Most of the time we don’t notice or question our whiteness. However, when the subject is racism many of us don’t want to be white because it opens us to charges of being racist and brings up feelings of guilt, shame, embarrassment, and hopelessness. There are others who proudly claim whiteness under any circumstances and simply deny or ignore the violence that white people have done to people of color.
[…]
In any case, some of us are quick to disavow our whiteness or to claim some other identity that will give us legitimate victim status. We certainly don’t want to be seen as somehow responsible for or complicit in racism.

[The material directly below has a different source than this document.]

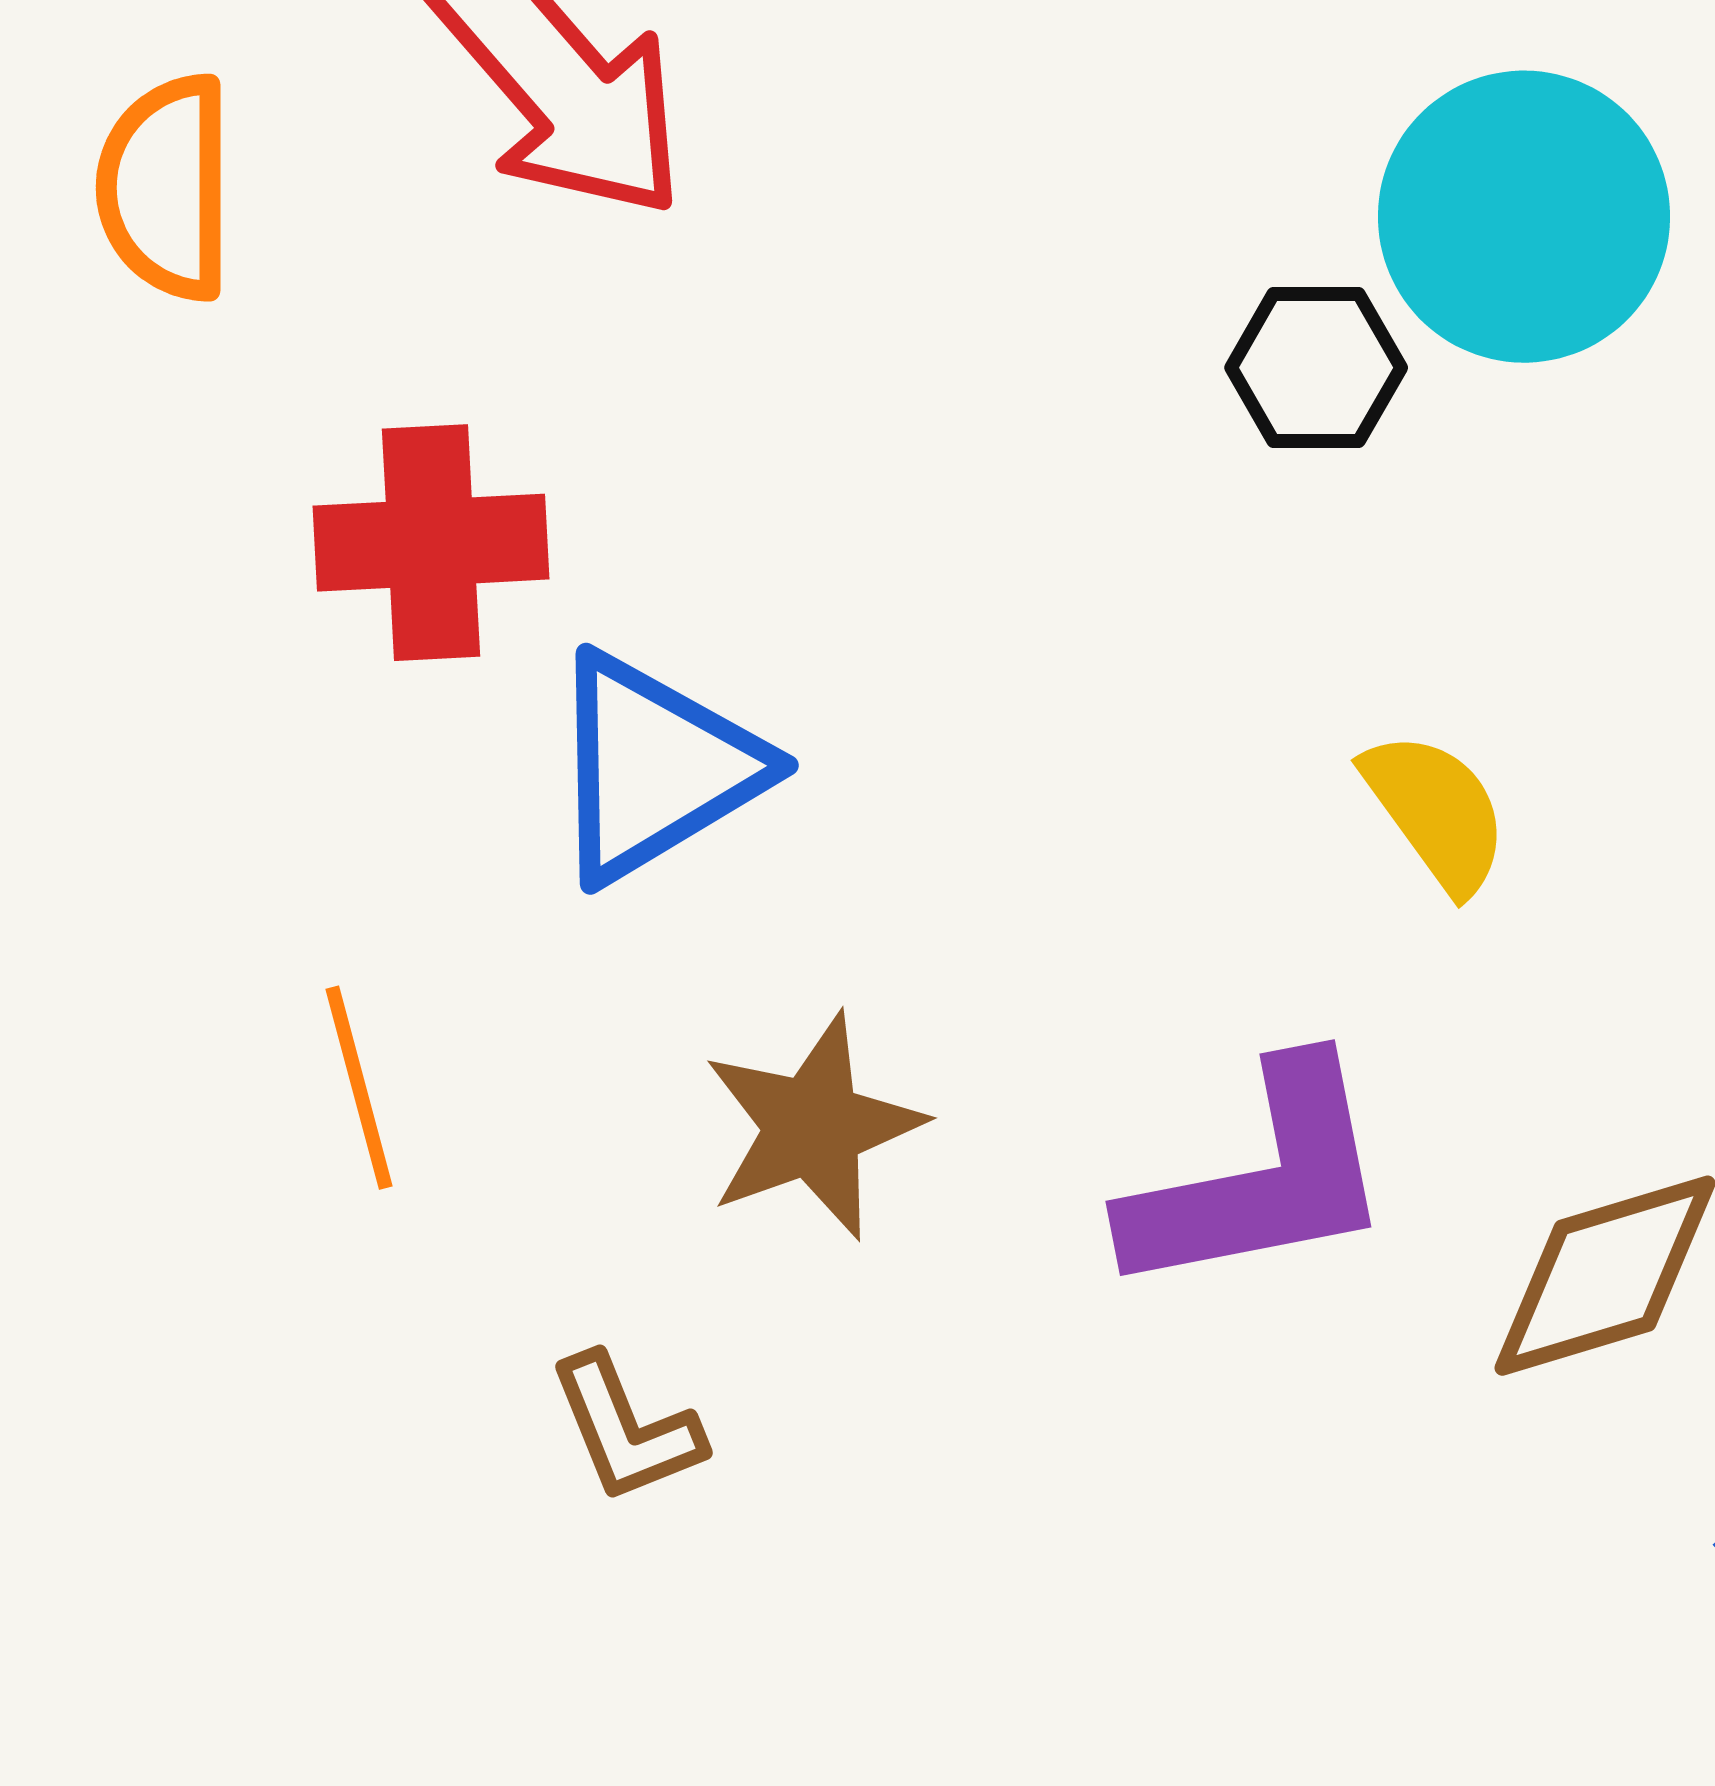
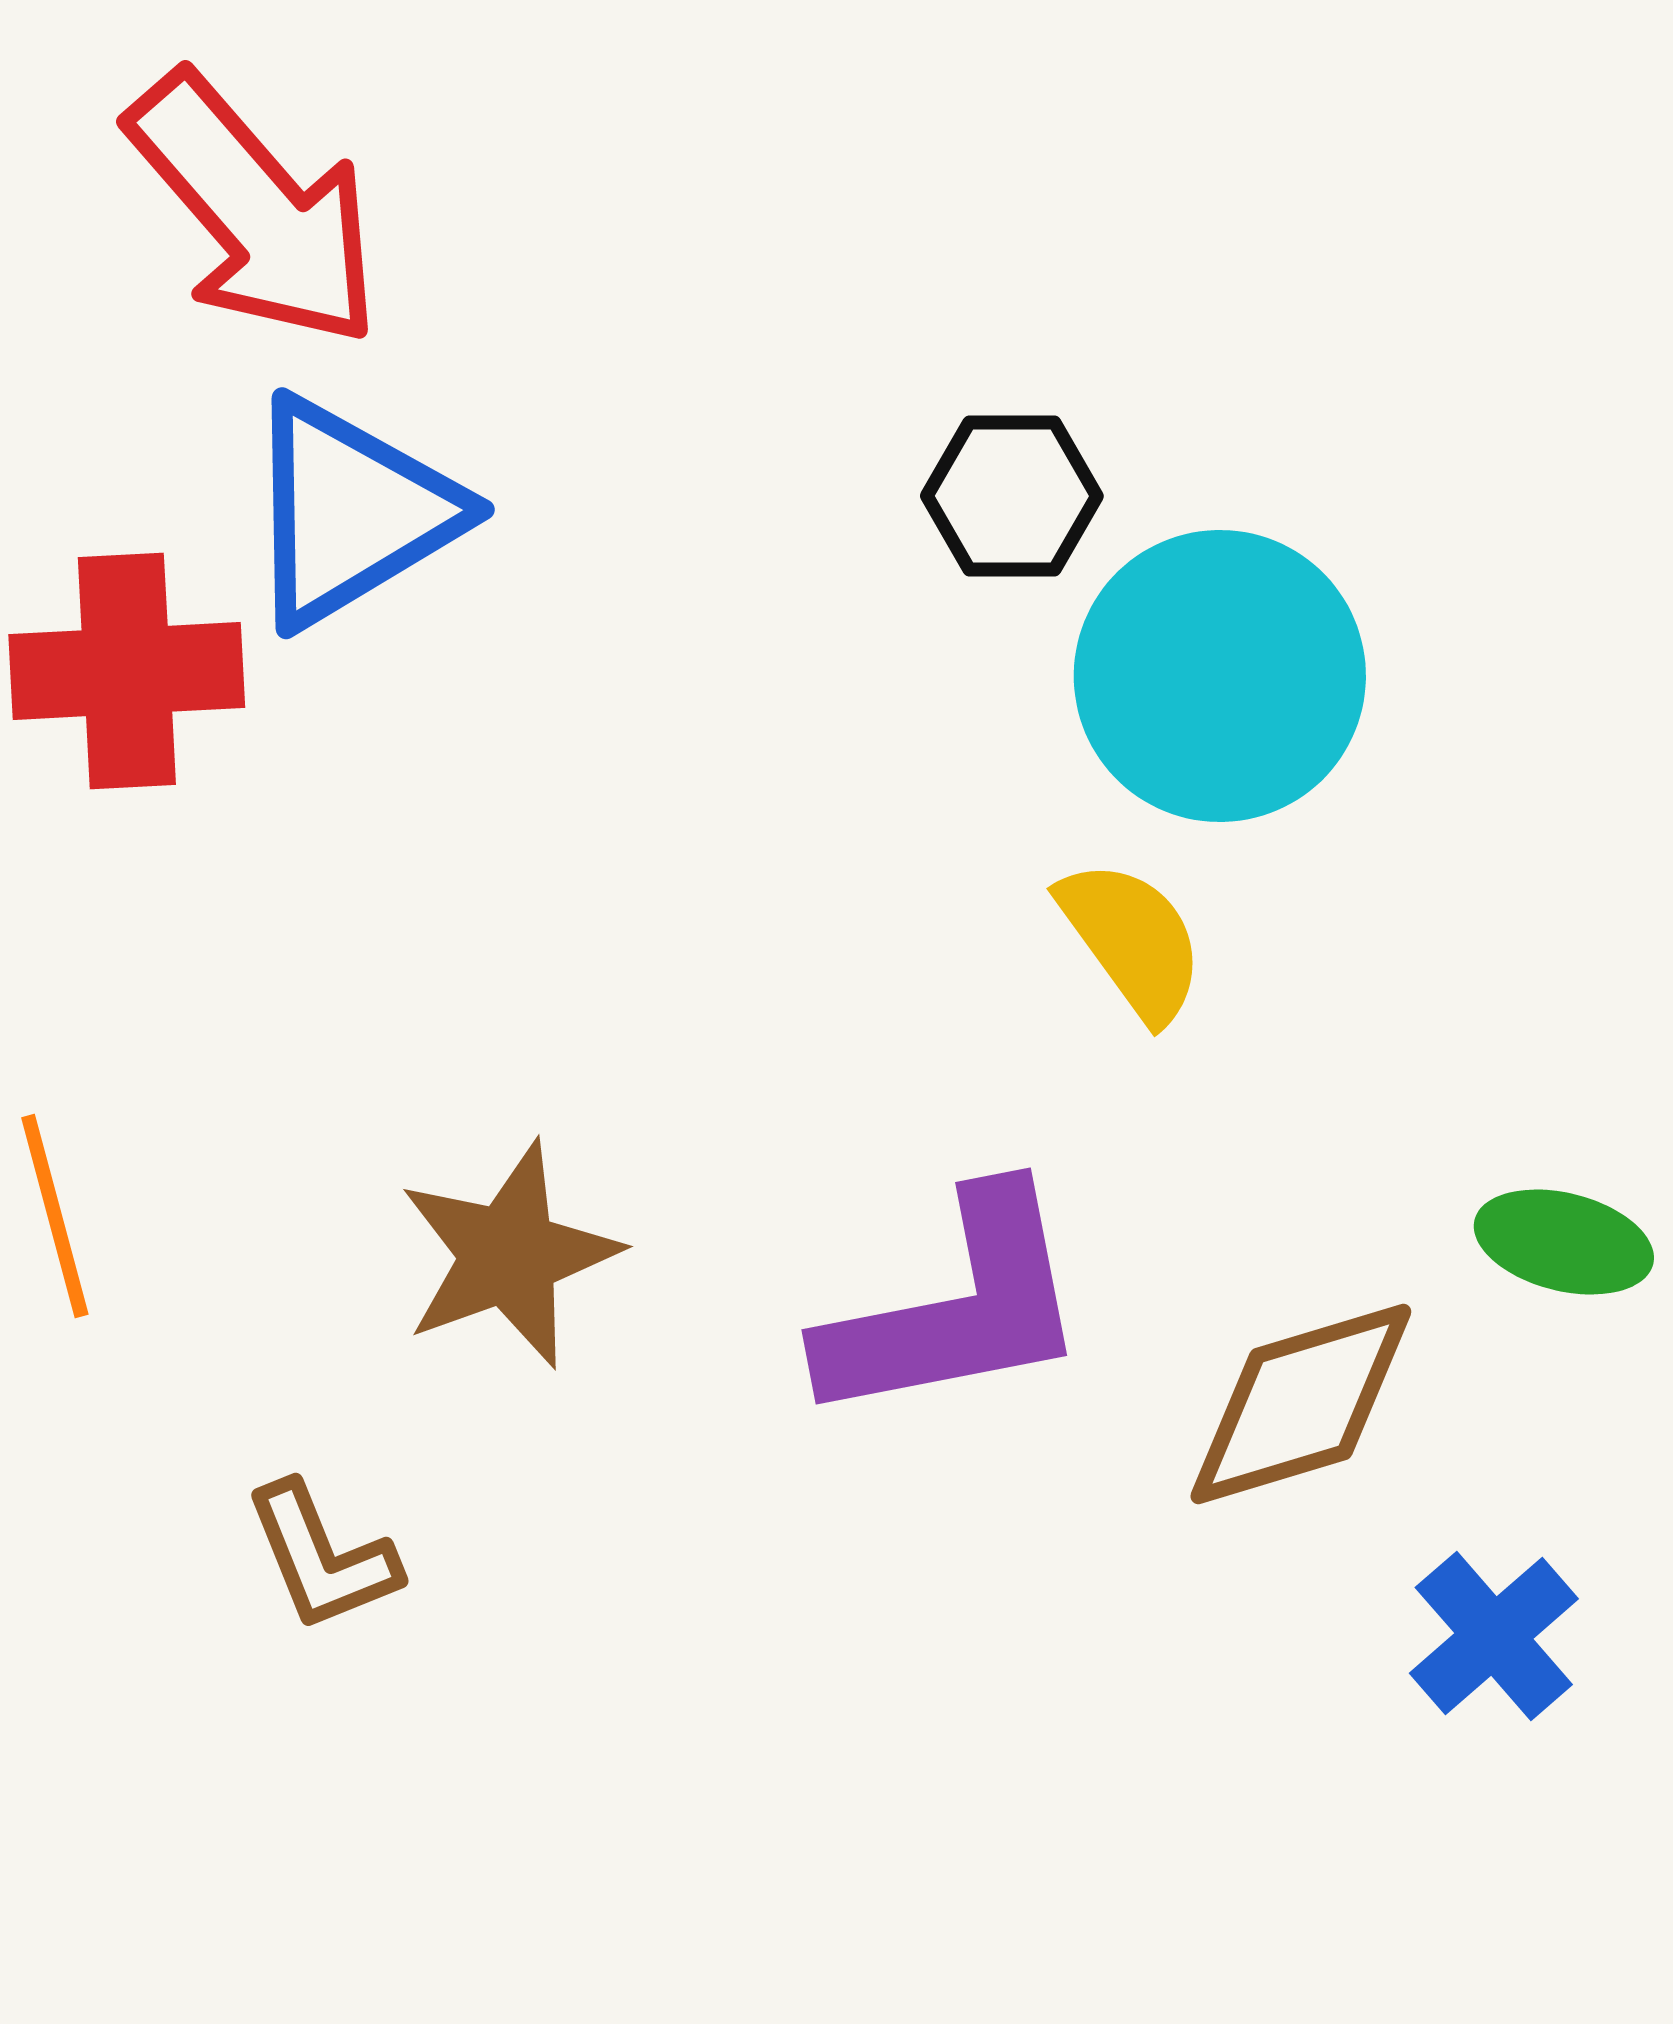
cyan circle: (1524, 217) -> (1220, 676), moved
blue triangle: (655, 768) -> (351, 512), moved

I want to begin here - with this denial of our whiteness - because racism keeps people of color in the limelight and makes whiteness invisible. To change this we must take whiteness itself and hold it up to the light and see that it is a color too. Whiteness is a concept, an ideology, whim holds tremendous power over our lives, and, in turn, over the lives of people of color. Our challenge in this discussion will be to keep whiteness center stage. Every time our attention begins to wander off toward people of color or other issues, we will have to notice and refocus. We must notice when we try to slip into another identity and escape being white. We each have many other factors that influence our lives, such as our ethnicity, gender, sexual orientation, class, personality, mental and physical abilities. Even when we’re talking about these elements of our lives we must keep whiteness on stage with us because it influences each of the other factors.
[…]
We are understandably uncomfortable with the label “white.” We feel boxed in and want to escape, just as people of color want to escape from the confines of their racial categories. Being white is an arbitrary category that overrides our individual personalities, devalues us, deprives of the richness of our other identities, stereotypes us, and yet has no scientific basis. However, in our society being white is just as real and governs our day-to-day lives just as much as being a person of color does for African Americans, Latino/as, Asian Americans, Pacific Islanders, Native Americans, Arab Americans, and others. To acknowledge this reality is not to create it or to perpetuate it. In fact, it is the first step to uprooting racism.